Ce week-end, à la conférence Yalta European Strategy (YES) à Kiev, l'affaire des drones russes en Pologne était sur toutes les lèvres. Et d'abord sur celles de Radoslaw Sikorski, le ministre des Affaires étrangères polonais qui figurait parmi les intervenants de ce rendez-vous diplomatico-militaire annuel le plus couru de la capitale ukrainienne. Il en a livré les derniers détails.
« La première incursion de drones russes a eu lieu avant minuit et le dernier tir a eu lieu à 6 h 30 mercredi matin, l'échange de tirs a duré sept heures, a-t-il expliqué. Les premières informations faisaient état de 19 drones, mais selon nos derniers rapports, il y en avait 21, qui ont été interceptés par des soldats allemands, néerlandais et polonais de l'Otan, suite à un ordre de tirer donné par le chef du commandement opérationnel polonais. »

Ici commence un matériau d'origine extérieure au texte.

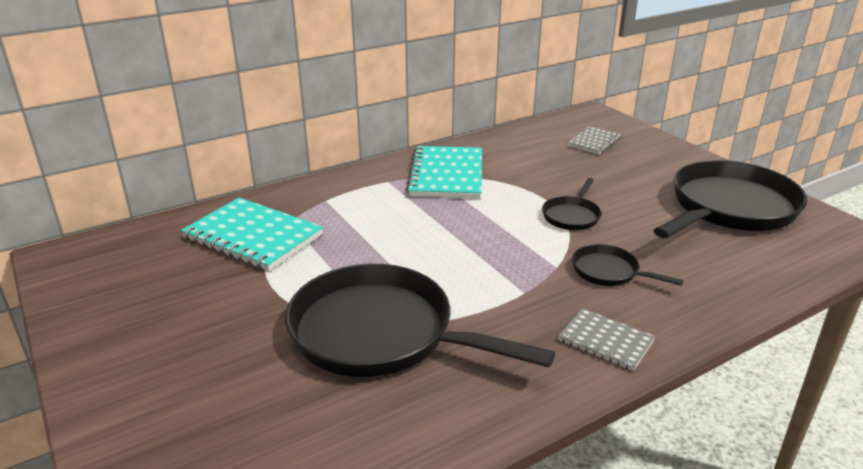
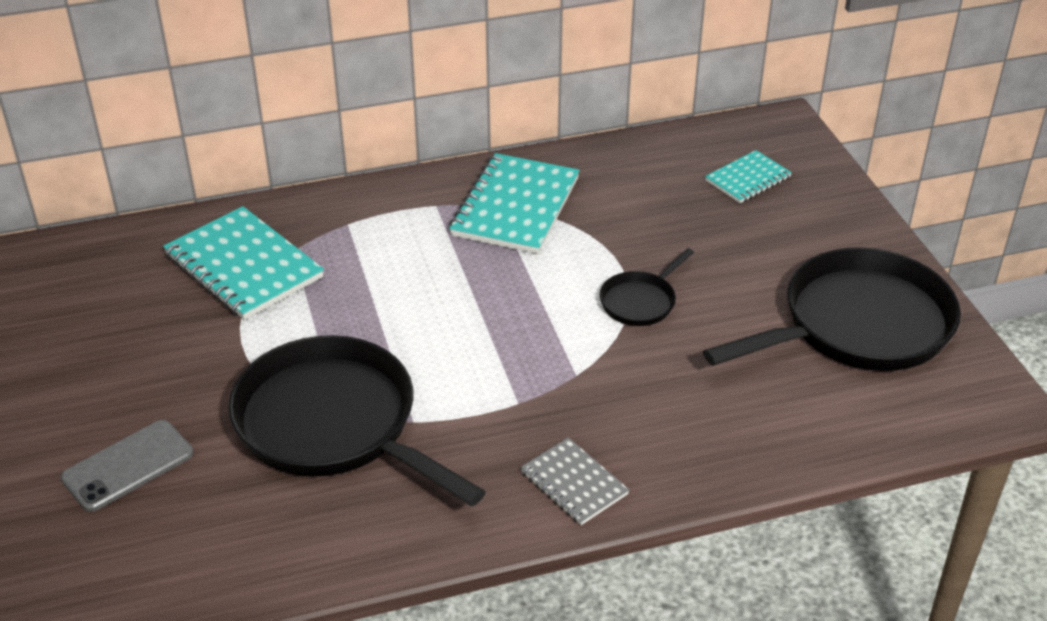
camera: 15 degrees right, 10 degrees up
(200, 400) = (128, 466): none -> grey phone
(594, 142) = (748, 179): grey notebook -> turquoise notebook
(609, 271) = (635, 393): black pan -> none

D'après le chef de la diplomatie de Varsovie, « les drones ont pénétré en Pologne non seulement depuis l'Ukraine, mais aussi depuis la Biélorussie. Il s'agit donc d'une action délibérée, nous ne croyons pas à 21 erreurs simultanées ». Sikorski réfute aussi tout échec dans la défense de son pays et de l'Otan. Quitte à embellir la réalité. « Nous avons abattu tous ces drones », affirme-t-il. Dans les faits, certains d'entre eux sont tombés au sol, faute de carburant, sans avoir jamais été interceptés par les chasseurs de l'Alliance.
Ces dernières heures, le renseignement militaire ukrainien a donné des informations sur les drones kamikazes utilisés en Russie. Il s'agit très exactement de drones Gerbera, « un drone longue portée bon marché fabriqué à partir de matériaux tels que du contreplaqué et de la mousse, dans la vaste usine russe de Ielabuga, dans le Tatarstan. » Ces drones adaptés des fameux Shahed iraniens sont d'une envergure de 2,5 mètres, d'un poids maximal de 18 kg et d'une vitesse maximale de 160 km/h. Ce sont des engins généralement utilisés pour saturer la défense anti-aérienne ukrainienne.